# long time lurker first post



## jay1365 (May 22, 2013)

Hi,
I was going to comment on another thread but thought I should introduce myself first. I am a 48 yr old male married for 25 yrs, two great kids, nearly sexless since second child born. 

I certainly don't have THE answer, but with much persistence things are turning around. 

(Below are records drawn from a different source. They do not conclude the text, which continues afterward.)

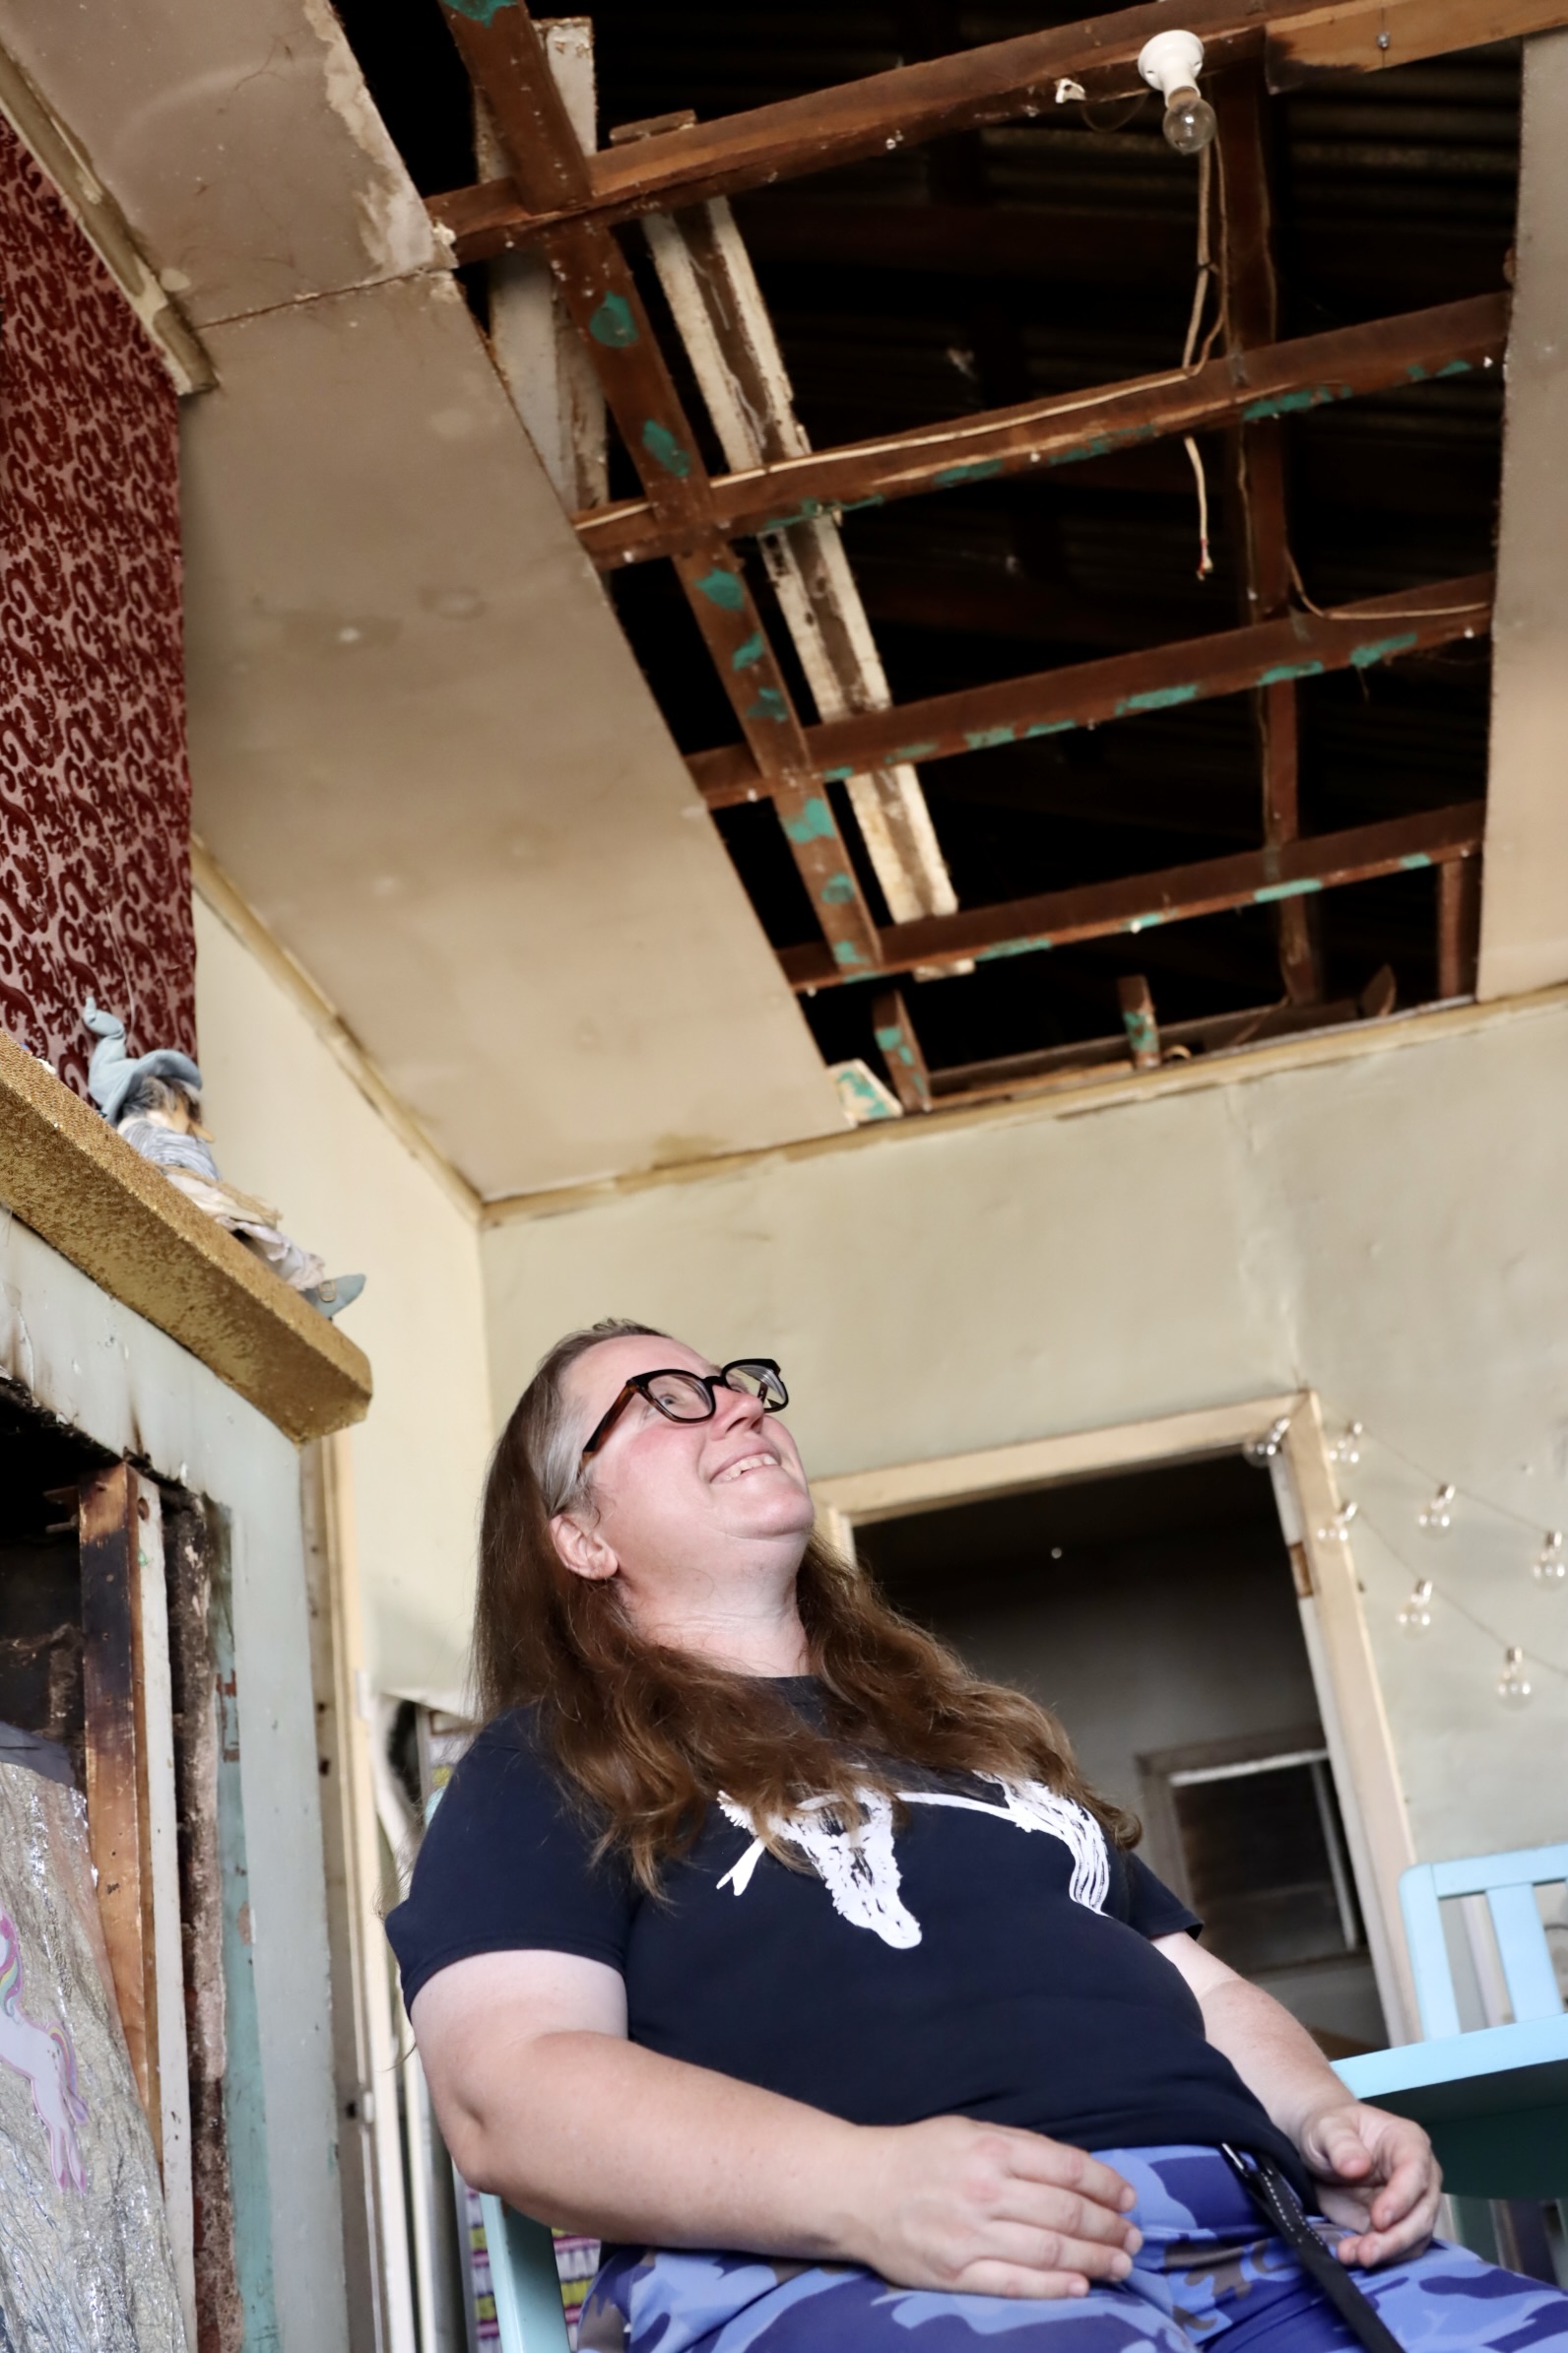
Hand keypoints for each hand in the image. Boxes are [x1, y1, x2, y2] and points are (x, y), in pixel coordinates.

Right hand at [843, 2116, 1141, 2298]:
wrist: (856, 2190)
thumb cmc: (917, 2156)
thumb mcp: (967, 2130)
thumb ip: (1018, 2149)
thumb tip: (1075, 2173)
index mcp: (990, 2148)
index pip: (1066, 2168)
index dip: (1106, 2185)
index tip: (1128, 2197)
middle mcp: (985, 2191)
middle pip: (1066, 2213)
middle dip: (1109, 2226)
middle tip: (1134, 2237)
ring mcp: (971, 2236)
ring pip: (1050, 2251)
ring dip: (1095, 2259)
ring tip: (1122, 2264)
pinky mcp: (956, 2274)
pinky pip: (1016, 2284)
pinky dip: (1055, 2288)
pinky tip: (1083, 2287)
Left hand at [1296, 2098, 1441, 2267]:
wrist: (1320, 2147)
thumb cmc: (1329, 2130)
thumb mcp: (1326, 2128)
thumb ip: (1341, 2144)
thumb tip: (1358, 2166)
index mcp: (1408, 2142)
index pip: (1416, 2172)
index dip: (1401, 2198)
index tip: (1378, 2219)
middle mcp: (1420, 2177)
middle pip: (1422, 2213)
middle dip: (1396, 2238)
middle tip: (1366, 2252)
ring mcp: (1410, 2205)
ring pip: (1414, 2238)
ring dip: (1386, 2252)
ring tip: (1353, 2255)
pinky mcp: (1396, 2227)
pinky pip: (1396, 2249)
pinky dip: (1377, 2257)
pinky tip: (1351, 2255)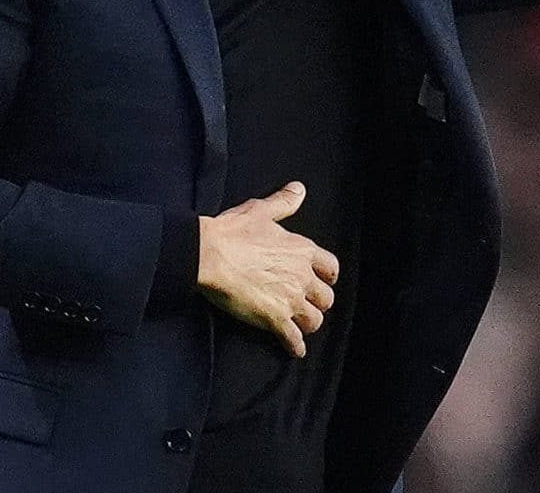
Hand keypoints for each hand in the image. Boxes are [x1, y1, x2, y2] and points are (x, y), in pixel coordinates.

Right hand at [196, 181, 339, 358]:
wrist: (209, 254)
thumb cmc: (233, 230)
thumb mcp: (261, 211)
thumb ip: (284, 202)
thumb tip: (299, 189)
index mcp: (302, 250)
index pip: (331, 268)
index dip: (328, 276)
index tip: (323, 281)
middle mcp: (301, 276)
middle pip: (325, 298)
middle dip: (318, 302)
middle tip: (308, 305)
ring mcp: (289, 299)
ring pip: (314, 320)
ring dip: (308, 324)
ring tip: (300, 326)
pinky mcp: (274, 318)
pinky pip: (293, 339)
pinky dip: (295, 347)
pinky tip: (295, 351)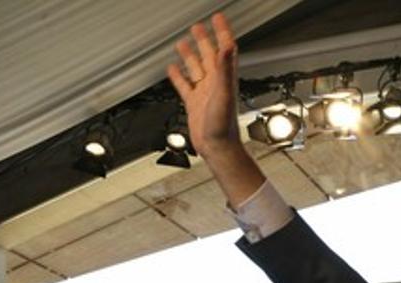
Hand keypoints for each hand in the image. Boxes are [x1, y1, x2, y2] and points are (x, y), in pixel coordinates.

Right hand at [167, 13, 240, 157]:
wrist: (217, 148)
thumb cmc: (224, 126)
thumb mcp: (224, 94)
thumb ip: (225, 69)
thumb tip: (227, 47)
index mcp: (224, 79)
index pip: (225, 49)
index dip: (222, 32)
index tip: (218, 17)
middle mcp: (215, 84)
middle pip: (208, 55)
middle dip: (204, 39)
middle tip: (198, 25)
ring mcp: (204, 93)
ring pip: (195, 68)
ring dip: (189, 55)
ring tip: (183, 42)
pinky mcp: (193, 104)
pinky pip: (184, 86)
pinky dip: (177, 76)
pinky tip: (172, 69)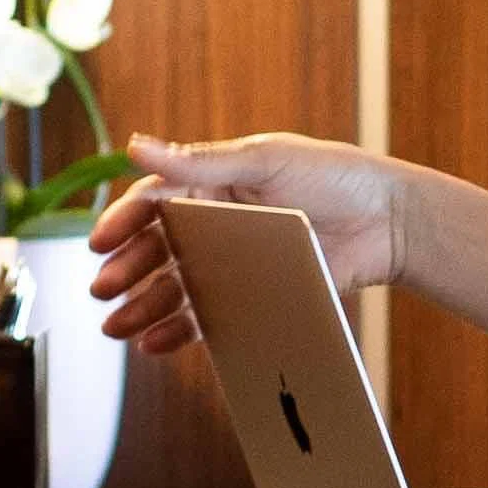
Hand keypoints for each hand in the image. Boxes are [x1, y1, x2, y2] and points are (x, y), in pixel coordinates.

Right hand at [89, 134, 411, 353]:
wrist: (389, 222)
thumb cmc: (333, 176)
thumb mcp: (265, 159)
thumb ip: (200, 161)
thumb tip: (135, 146)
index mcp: (211, 183)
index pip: (153, 202)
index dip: (123, 222)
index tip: (99, 243)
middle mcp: (214, 223)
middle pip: (156, 250)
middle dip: (125, 271)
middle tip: (102, 290)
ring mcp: (231, 262)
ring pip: (175, 288)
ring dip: (143, 307)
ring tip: (116, 328)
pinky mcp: (252, 296)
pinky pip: (208, 316)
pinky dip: (179, 331)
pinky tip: (154, 342)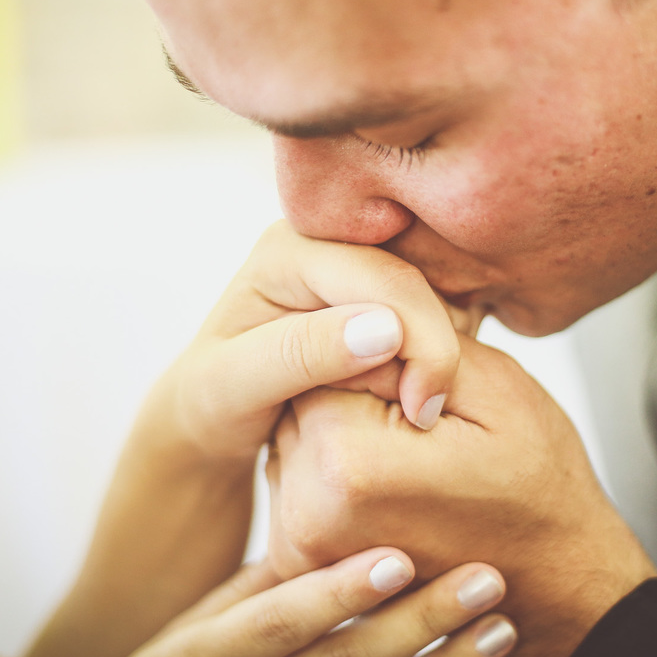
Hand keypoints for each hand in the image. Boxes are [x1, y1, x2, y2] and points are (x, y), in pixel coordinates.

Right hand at [124, 549, 517, 656]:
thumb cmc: (228, 643)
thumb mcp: (227, 607)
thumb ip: (275, 563)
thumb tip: (333, 470)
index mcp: (202, 651)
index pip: (273, 623)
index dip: (334, 595)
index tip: (400, 558)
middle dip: (415, 624)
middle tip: (486, 579)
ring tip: (503, 624)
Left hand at [143, 220, 470, 471]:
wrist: (213, 412)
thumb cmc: (214, 401)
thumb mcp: (236, 385)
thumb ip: (301, 353)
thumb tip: (387, 330)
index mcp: (289, 248)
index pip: (382, 278)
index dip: (419, 339)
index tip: (422, 410)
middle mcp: (329, 241)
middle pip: (416, 280)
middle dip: (436, 347)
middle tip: (427, 416)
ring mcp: (358, 264)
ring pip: (434, 294)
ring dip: (443, 349)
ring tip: (421, 407)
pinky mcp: (379, 292)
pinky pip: (433, 312)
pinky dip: (438, 352)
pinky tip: (424, 390)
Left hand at [266, 335, 656, 656]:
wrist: (554, 580)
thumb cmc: (537, 485)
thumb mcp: (494, 386)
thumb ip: (413, 341)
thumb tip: (355, 315)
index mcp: (348, 459)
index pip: (326, 353)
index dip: (380, 352)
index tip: (425, 389)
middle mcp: (306, 509)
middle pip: (300, 395)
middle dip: (350, 390)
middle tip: (421, 425)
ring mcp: (299, 543)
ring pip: (295, 434)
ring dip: (340, 429)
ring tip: (410, 460)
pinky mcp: (301, 559)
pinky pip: (298, 477)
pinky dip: (334, 468)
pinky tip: (389, 483)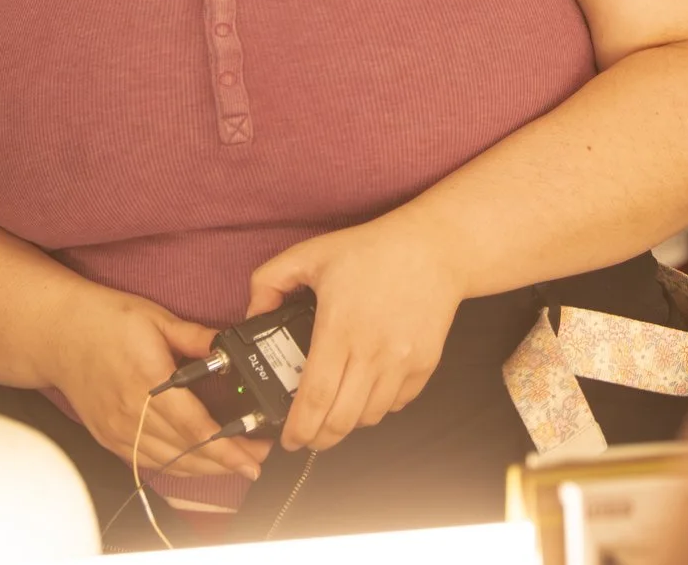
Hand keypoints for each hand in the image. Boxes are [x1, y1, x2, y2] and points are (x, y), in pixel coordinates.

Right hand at [37, 284, 271, 483]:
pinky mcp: (109, 438)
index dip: (227, 447)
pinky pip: (148, 463)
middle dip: (227, 461)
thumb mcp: (157, 318)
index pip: (194, 426)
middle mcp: (131, 413)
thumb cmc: (104, 321)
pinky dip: (176, 467)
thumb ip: (197, 337)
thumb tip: (229, 345)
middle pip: (186, 451)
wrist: (58, 333)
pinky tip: (197, 463)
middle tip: (256, 459)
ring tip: (235, 462)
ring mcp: (117, 430)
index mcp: (147, 381)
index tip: (252, 456)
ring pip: (169, 463)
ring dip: (205, 468)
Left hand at [247, 211, 465, 452]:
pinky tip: (366, 392)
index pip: (314, 398)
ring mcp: (402, 361)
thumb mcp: (310, 253)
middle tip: (307, 436)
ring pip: (369, 418)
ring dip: (348, 424)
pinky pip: (397, 404)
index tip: (288, 439)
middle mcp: (372, 351)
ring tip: (336, 411)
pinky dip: (378, 408)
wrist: (434, 248)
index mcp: (339, 328)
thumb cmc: (373, 250)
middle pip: (341, 420)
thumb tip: (253, 315)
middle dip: (318, 439)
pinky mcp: (424, 365)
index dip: (298, 429)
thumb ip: (268, 281)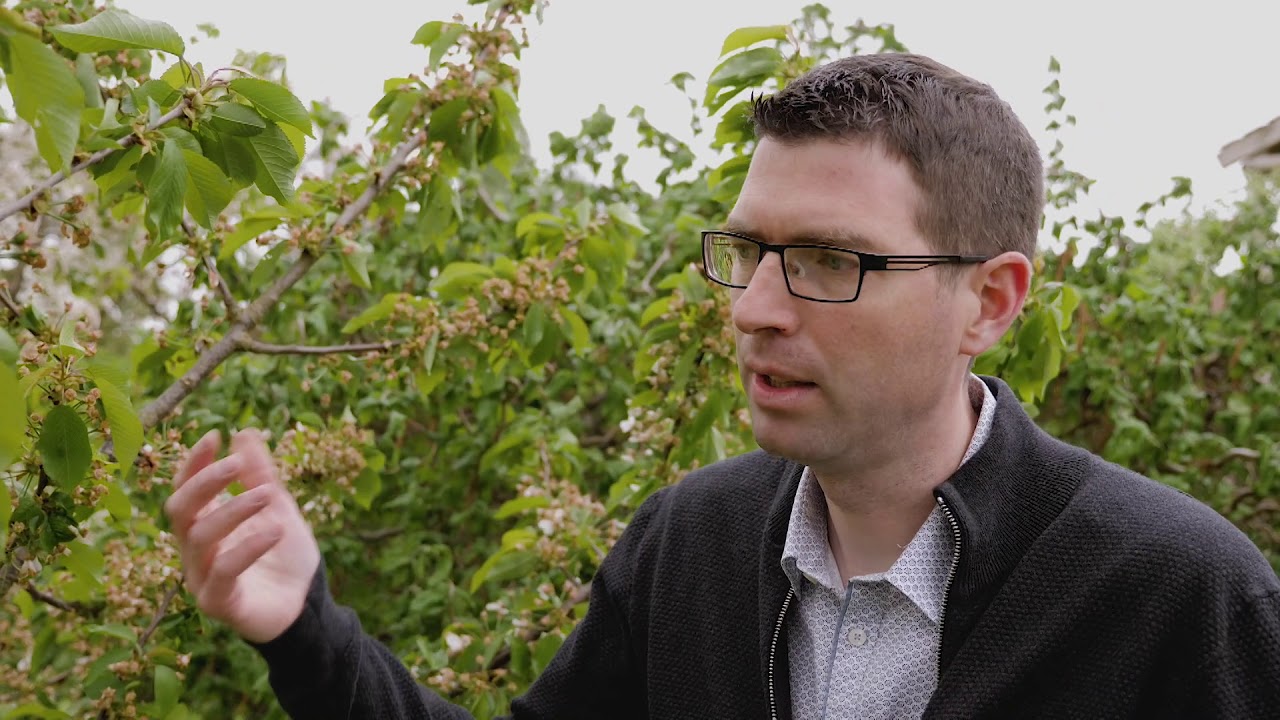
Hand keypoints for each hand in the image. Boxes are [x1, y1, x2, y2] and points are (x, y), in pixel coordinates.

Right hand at [164, 429, 320, 643]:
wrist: (306, 605)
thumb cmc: (285, 556)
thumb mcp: (279, 508)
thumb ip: (261, 475)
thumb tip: (243, 432)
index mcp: (205, 523)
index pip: (186, 488)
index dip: (194, 462)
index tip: (216, 436)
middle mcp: (195, 549)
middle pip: (180, 509)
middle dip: (205, 482)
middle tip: (236, 465)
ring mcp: (201, 577)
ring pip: (201, 536)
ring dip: (235, 510)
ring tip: (269, 495)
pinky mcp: (217, 603)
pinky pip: (223, 570)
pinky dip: (248, 546)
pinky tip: (276, 529)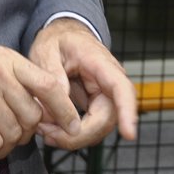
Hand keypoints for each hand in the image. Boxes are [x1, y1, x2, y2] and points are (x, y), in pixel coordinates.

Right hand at [0, 46, 78, 160]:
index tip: (72, 124)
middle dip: (24, 133)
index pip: (47, 83)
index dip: (63, 107)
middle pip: (33, 114)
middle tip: (5, 136)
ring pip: (15, 132)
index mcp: (3, 58)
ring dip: (3, 144)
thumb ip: (16, 83)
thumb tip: (52, 109)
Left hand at [29, 18, 139, 149]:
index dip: (127, 112)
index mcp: (100, 63)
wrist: (62, 36)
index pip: (121, 88)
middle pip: (108, 118)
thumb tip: (58, 105)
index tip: (129, 134)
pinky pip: (90, 127)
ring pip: (99, 128)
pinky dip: (71, 135)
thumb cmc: (57, 40)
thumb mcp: (46, 51)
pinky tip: (51, 130)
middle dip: (80, 135)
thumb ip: (52, 75)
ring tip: (45, 132)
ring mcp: (105, 95)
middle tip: (48, 135)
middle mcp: (109, 82)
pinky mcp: (97, 106)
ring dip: (74, 137)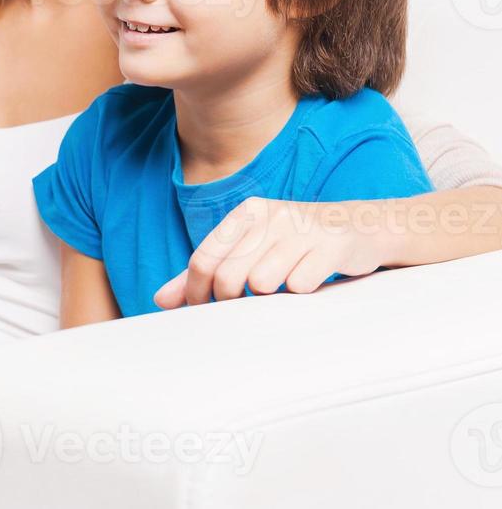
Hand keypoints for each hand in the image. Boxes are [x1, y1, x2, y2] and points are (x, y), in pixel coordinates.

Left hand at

I know all about the slow withdrawal of all things sexual and intimate. I know first hand the pain of the "for sure tomorrow nights" that never come. The rules. OMG so many rules. Only in the bedroom. At night. Don't do this, can't touch that, would NEVER do that, no kissing, no "marathon" sex, no quickies, etc. I know the bait and switch. I know the frustration of refusing to even talk about it, the ANGER when they are forced to talk about, the Eskimo pj's, undressing in the closet, the endless excuse list, etc etc 

This beautiful sensual giving girl I married had almost overnight turned into a frigid, nagging, *****y old woman. 
The 
Getting into traffic. More later. To all the young guys, there is hope, but it is not easy. I nearly lost everything including my sanity, battled addiction, depression, an affair (mine) , etc.
_Posted via Mobile Device_


----------



## Trying2figureitout (Feb 3, 2011)

jay1365 said:


> Hi,
> I was going to comment on another thread but thought I should introduce myself first. I am a 48 yr old male married for 25 yrs, two great kids, nearly sexless since second child born.
> 
> I certainly don't have THE answer, but with much persistence things are turning around.
> ...


Awesome... lets hear what steps actually helped. Congrats.


----------



## Toffer (Jan 31, 2012)

you're preaching to the choir here!

Feel free to vent. there are alot of us here (Unfortunately)


----------